Fernando Villavicencio, conservative candidate for the presidency of Ecuador, died at the hands of a gunman who shot him on Wednesday during a rally in Quito.

The polls placed him in the middle of the eight candidates. He had a police escort, like other candidates for the elections on the 20th threatened with death by the drug mafias. Villavicencio, in particular, denounced threats from the Mexican Sinaloa cartel on July 31.

The drug mafias have appropriated the Ecuadorian democracy right on the day of its independence, which was celebrated yesterday.

Former president Rafael Correa, when he lamented the massacre of one of his most important adversaries, declared that “Ecuador is a failed state”.

The acting president, Guillermo Lasso, has decreed 3 days of mourning in memory of Villavicencio and 60 days of state of emergency.

The hitmen had planned the attack well. In addition to the guns, they carried grenades, which they detonated to camouflage their escape. One of them was shot down. Six others were arrested.

Lasso has recognized that it was an attack against the rule of law while he trusts in the deployment of the military to guarantee an orderly vote in the first round on the 20th. The second is scheduled for October 15.

Last year was the most violent in memory. There were 4,500 murders across the country. The rate of violent deaths per 100,000 inhabitants was 25.32, the highest in history. It was also the year in which the police confiscated the most cocaine: 210 tons.

The demand for the drug in the markets of Europe and the United States has skyrocketed. The CrimJust program estimates that in 2021, the latest year for which data is available, global production reached 2,000 tonnes, a record double the amount produced in 2014.

The coca harvests in Colombia and Peru, which are the main producers, have also soared to meet the demand of Europeans and Americans.

Ecuador is a transit country. The drug enters by land and leaves by sea. 300,000 containers pass through the port of Guayaquil every year. The police only manage to check 20% of them.

Violence plagues this city of 3.5 million inhabitants. Car bombs, murders in broad daylight, also of children next to schools, lynchings, beheadings and people hanging from bridges.

Extreme violence terrifies the population. The state of emergency and the presence of the army in the streets is not enough.

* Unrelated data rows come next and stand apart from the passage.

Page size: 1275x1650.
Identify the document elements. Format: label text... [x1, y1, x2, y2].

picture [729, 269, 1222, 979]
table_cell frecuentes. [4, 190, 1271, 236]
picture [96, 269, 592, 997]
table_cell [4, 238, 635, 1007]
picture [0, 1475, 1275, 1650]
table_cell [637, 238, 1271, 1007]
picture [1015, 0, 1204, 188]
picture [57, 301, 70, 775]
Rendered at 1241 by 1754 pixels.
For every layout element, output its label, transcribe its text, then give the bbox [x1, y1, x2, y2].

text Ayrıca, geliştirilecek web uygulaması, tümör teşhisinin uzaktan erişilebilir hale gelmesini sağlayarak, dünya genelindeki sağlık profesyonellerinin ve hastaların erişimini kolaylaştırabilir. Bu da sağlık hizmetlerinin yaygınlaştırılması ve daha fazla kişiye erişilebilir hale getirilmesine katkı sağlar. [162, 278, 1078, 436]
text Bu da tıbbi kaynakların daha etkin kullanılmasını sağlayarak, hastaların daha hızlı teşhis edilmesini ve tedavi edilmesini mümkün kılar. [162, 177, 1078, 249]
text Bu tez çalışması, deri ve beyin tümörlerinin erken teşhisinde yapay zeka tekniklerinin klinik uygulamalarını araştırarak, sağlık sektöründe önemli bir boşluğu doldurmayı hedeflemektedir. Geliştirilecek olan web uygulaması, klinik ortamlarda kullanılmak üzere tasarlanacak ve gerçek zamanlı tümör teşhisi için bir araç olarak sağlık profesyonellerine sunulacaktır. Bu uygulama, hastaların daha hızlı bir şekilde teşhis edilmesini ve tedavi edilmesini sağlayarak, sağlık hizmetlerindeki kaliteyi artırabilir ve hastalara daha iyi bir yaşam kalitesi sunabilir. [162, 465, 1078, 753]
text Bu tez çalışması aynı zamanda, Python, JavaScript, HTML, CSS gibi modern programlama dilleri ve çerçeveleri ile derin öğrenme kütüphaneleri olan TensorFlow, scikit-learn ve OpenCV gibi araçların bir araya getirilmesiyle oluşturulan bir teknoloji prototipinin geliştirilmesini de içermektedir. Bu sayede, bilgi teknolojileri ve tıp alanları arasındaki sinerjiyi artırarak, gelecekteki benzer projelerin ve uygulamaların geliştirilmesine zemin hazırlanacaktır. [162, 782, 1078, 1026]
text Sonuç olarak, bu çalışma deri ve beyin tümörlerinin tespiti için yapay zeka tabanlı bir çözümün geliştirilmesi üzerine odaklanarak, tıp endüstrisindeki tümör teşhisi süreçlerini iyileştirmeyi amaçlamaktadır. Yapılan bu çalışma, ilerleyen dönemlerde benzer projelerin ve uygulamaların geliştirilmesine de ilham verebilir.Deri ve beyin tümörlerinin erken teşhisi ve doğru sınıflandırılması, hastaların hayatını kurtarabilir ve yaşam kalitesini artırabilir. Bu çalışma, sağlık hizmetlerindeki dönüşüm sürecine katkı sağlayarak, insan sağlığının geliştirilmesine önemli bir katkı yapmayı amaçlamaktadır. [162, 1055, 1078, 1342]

As has happened in Mexico and the Central American countries that are also transit points for drugs, the police are very poorly paid. Criminal gangs buy them easily.

Extortion affects police officers just like any other citizen. You have to pay so gangs don’t kill you and you have to look away when they do.

The Mexican cartels of Sinaloa and Jalisco New Generation, as well as one of the Balkans known as the Albanians, have allied themselves with street gangs, groups such as Los Tuguerones and Los Choneros, to bring terror to every corner of the big cities.

The prisons are saturated with drug traffickers, but the State has lost control. They rule the mafias, which have turned them into operational bases for illegal businesses.

The Permanent Committee for the Defense of Human Rights, an NGO in Guayaquil, has recorded 600 murders in prisons since 2019.

Just five years ago, in 2017, the situation was very different. During his ten-year term, President Rafael Correa used oil profits to fight poverty. Distributive policies boosted health and education. Life improved for millions of Ecuadorians.

The 2016 earthquake, the end of the Correa era due to corruption and the pandemic posed too many obstacles for a democracy in the making.

Ecuador is currently suffering from social and political chaos as a result of the economic crisis and rising inequality. In five years the decline has been enormous. The Government recognizes that only 34% of the population has a regular job. In 2017 it was 50%.

Argentina, Peru and Panama have also suffered from the onslaught of the world economy. The pandemic caused a major decline in economic activity in Latin America. The worst in a century. Despite having only 8% of the world’s population, it had 40% of the deaths from covid.

In Ecuador, the situation has gotten out of hand, as it has also happened in other countries. The Government is at the mercy of macroeconomic currents that it does not control, such as the rise of interest rates in Europe and the United States, which makes it very difficult to service the debt in dollars, or inflation, which has soared due to the war in Ukraine and China’s economic decline.

The drug cartels take advantage of the weakness of the State and the vulnerability of the population to boost their business, especially in the coastal area.

It is difficult to know what Villavicencio would have done if he had come to power. The last conservative governments have not been able to straighten the course of Ecuador. This journalist, a member of parliament in the last legislature, had vehemently denounced corruption and violence.

Villavicencio was 59 years old and had three children. He accused the Administration and various political forces of being allies of drug traffickers. He had promised to fight against them “with the law and with weapons”.

Wednesday’s rally in a school in Quito was announced and police protection was insufficient. The killers were able to plan the coup well. They waited for the event to end before committing the mass murder, in which nine people were injured.

They then released a video in which they attributed the crime to themselves. Hooded men with guns said they belonged to the Los Lobos gang, one of many that make a living from drug trafficking and extortion. They warned that the next on the list of candidates they want to eliminate is Jan Topic, a security expert who, along with Villavicencio, is the one who has spoken out most against the cartels.